Staff Writer
Econet Wireless Zimbabwe has moved to explain the rationale behind its proposed transition from the Zimbabwe Stock Exchange (ZSE) Main Board to an Over-the-Counter (OTC) trading system administered by the Victoria Falls Stock Exchange (VFEX), citing persistent undervaluation and liquidity constraints on the local bourse.
In a circular to shareholders, the telecommunications group said its shares were significantly undervalued on the ZSE, with its market capitalisation at the time of its first cautionary announcement standing at about US$500 million, less than 20 per cent of what the company considers its true market value based on comparative valuation metrics of mobile telecommunications companies across Africa.
“Unlike most mobile operators listed elsewhere on the continent, the company still owns all of its tower infrastructure and has reintegrated its fintech operations into the core business.
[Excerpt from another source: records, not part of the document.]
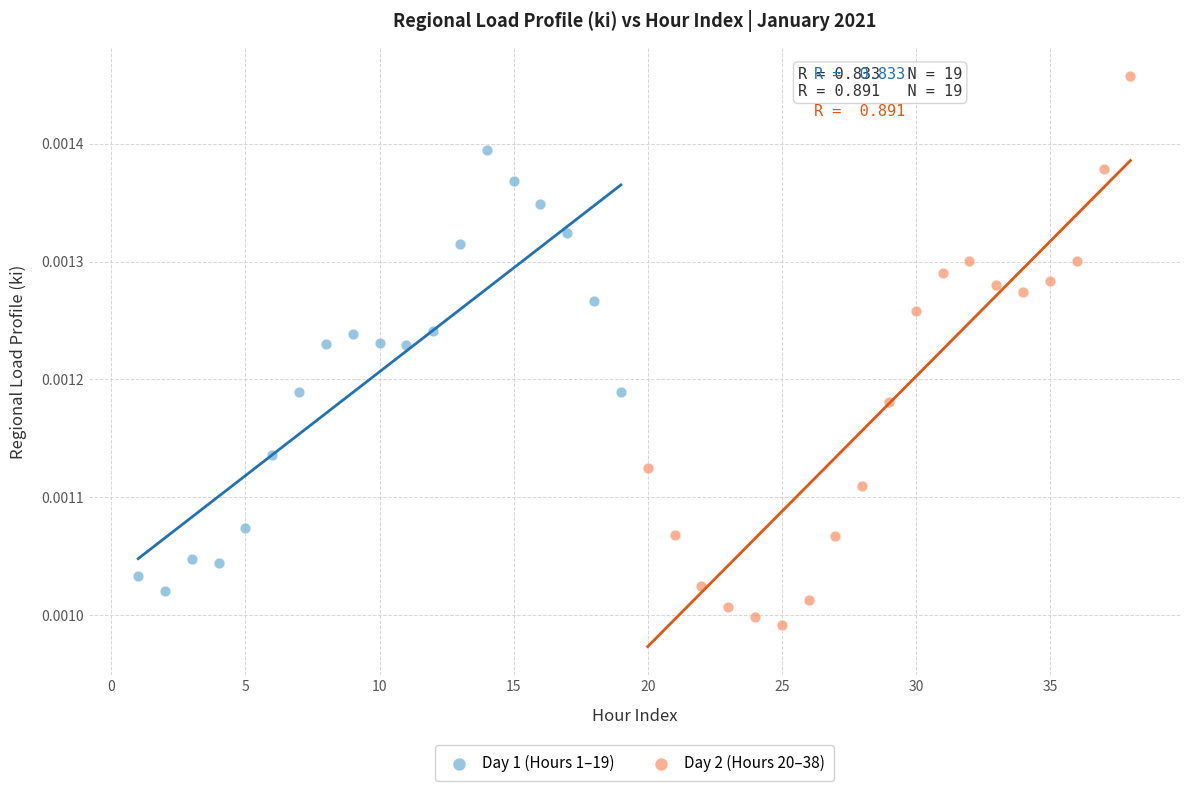

Which series has the widest spread of Y values?

Day 2 (Hours 20–38)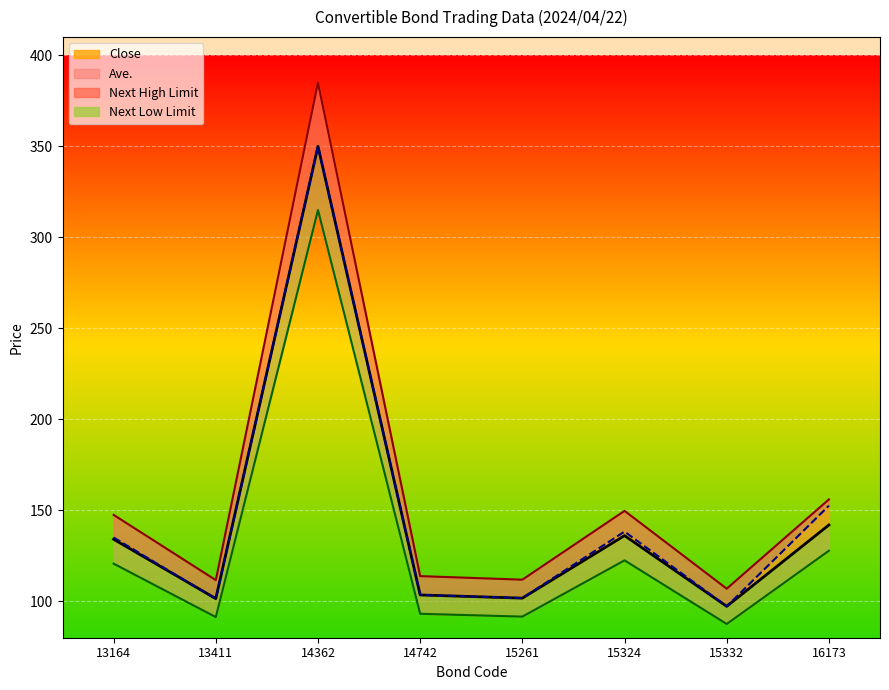

True or false: Close has more than 2 points higher than both neighbors.

False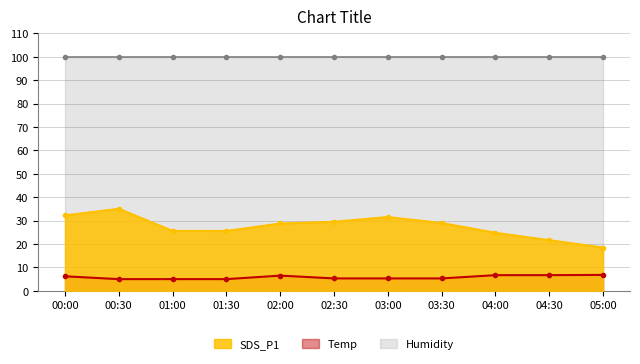

True or false: Temp has a value of 6.7 at 04:00.

True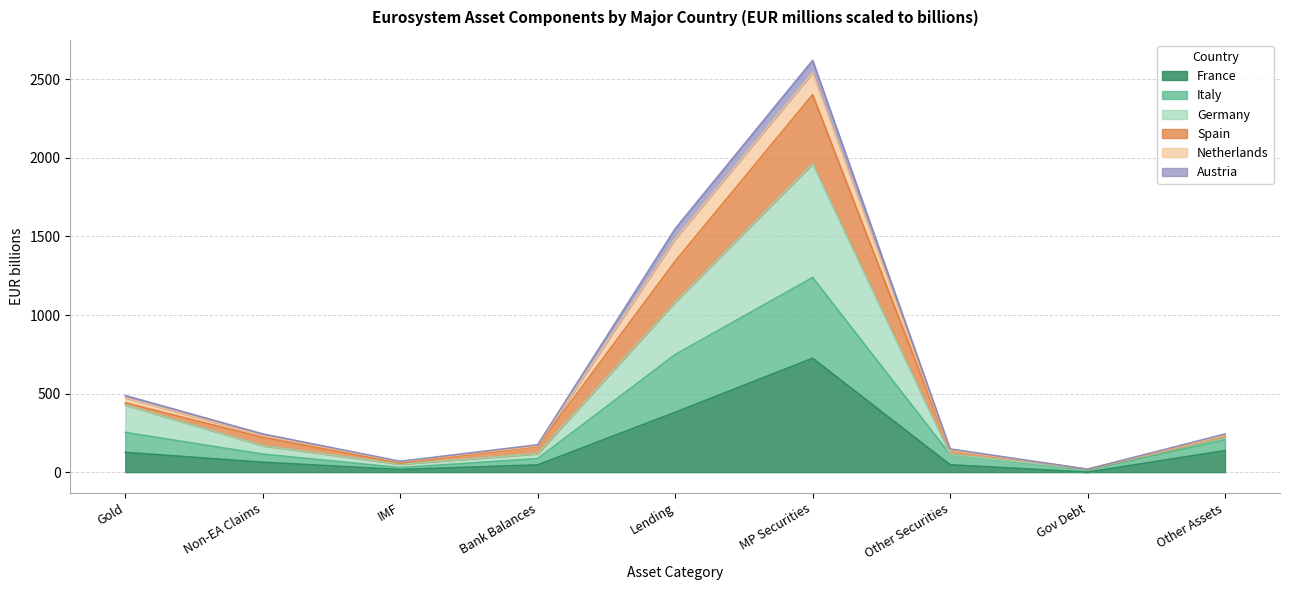

What is the total value across all series at MP Securities?

2621.2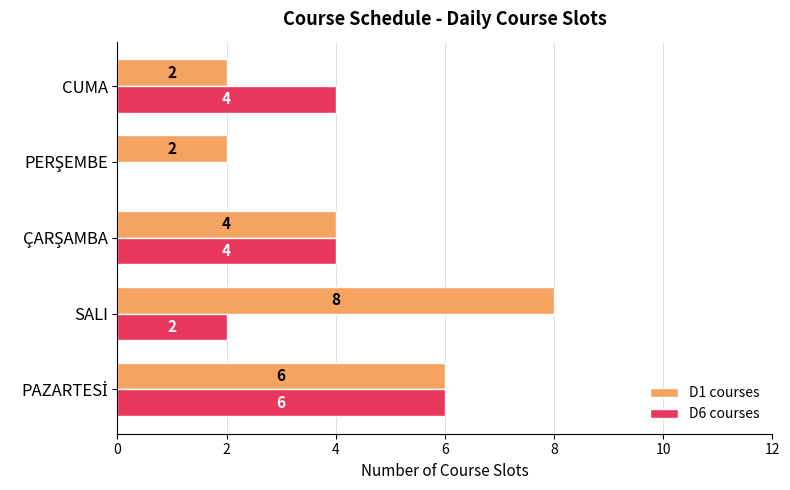

Read the D6 courses value at CUMA.

4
These strategic assets and structural features are not being recognised by the market under prevailing ZSE trading conditions,” reads part of the circular.
Econet attributed part of the valuation gap to a lack of liquidity on the ZSE, particularly following the exit of foreign investors who were previously among the exchange’s largest participants.
According to Econet, the thin trading environment has distorted price discovery and left shareholders vulnerable.
“The lack of liquidity has resulted in shareholders who need to sell their shares being forced to do so at punitively low prices, leading to a loss of value,” the company said.
To address this challenge, Econet has proposed migrating from the ZSE Main Board to an OTC trading platform administered by VFEX.
Under the proposal, Econet will remain a public company and will continue to publish publicly available financial information, and the key feature of the proposed OTC system is the introduction of a minimum trading price, determined by the company’s fundamentals.
Econet said it intends to set a floor price of 50 US cents per share, which is more than double the company’s prevailing share price on the ZSE and more than three times the 90-day weighted average price prior to the release of the first cautionary statement announcing the proposed move.
“In addition, Econet will act as a buyer of last resort at the set floor price, a mechanism it believes will protect shareholder value and prevent forced disposals at distressed prices,” the company said.
The company added that the OTC model has been structured to benefit all shareholders without discrimination, regardless of the number of shares held or the volume of shares they may wish to trade.
According to the circular, the proposed transition is subject to shareholder approval, as the group will convene a shareholder referendum, as required under the ZSE Listings Requirements, to seek approval for the move.
The company emphasised that the proposal does not compel any shareholder to sell their shares; instead, Econet is encouraging shareholders to remain invested in order to realise the long-term value of the business.
“For shareholders who may nevertheless wish to exit, they will be paid out the value of their shares in line with the current rules of the exchange,” said Econet.
In addition, the company said such shareholders will receive their proportionate allotment of Econet InfraCo shares, a new business being spun out of Econet Wireless Zimbabwe and proposed to be listed on the VFEX at a valuation of US$1 billion.
“Shareholders will also have the option to sell part of their shareholding at the point of migration while retaining an investment in the business, giving them multiple value-realisation options that were previously unavailable,” reads part of the circular.
In the circular, Econet said the proposed restructuring would not disadvantage capital market intermediaries, as stockbrokers will continue to trade Econet shares on behalf of their clients on the VFEX OTC platform, while Econet InfraCo will be listed on the VFEX main board.
“This will protect broker incomes and support the continued viability of the capital markets,” the company said.
Econet also said VFEX is also expected to benefit from the transaction through the listing of Econet InfraCo, which will increase the depth of the US dollar-denominated exchange.
The company noted that the broader Zimbabwean capital markets, regulated by the Securities and Exchange Commission, are also expected to benefit overall from the proposed transactions, which will be put to shareholders at the company’s forthcoming extraordinary general meeting.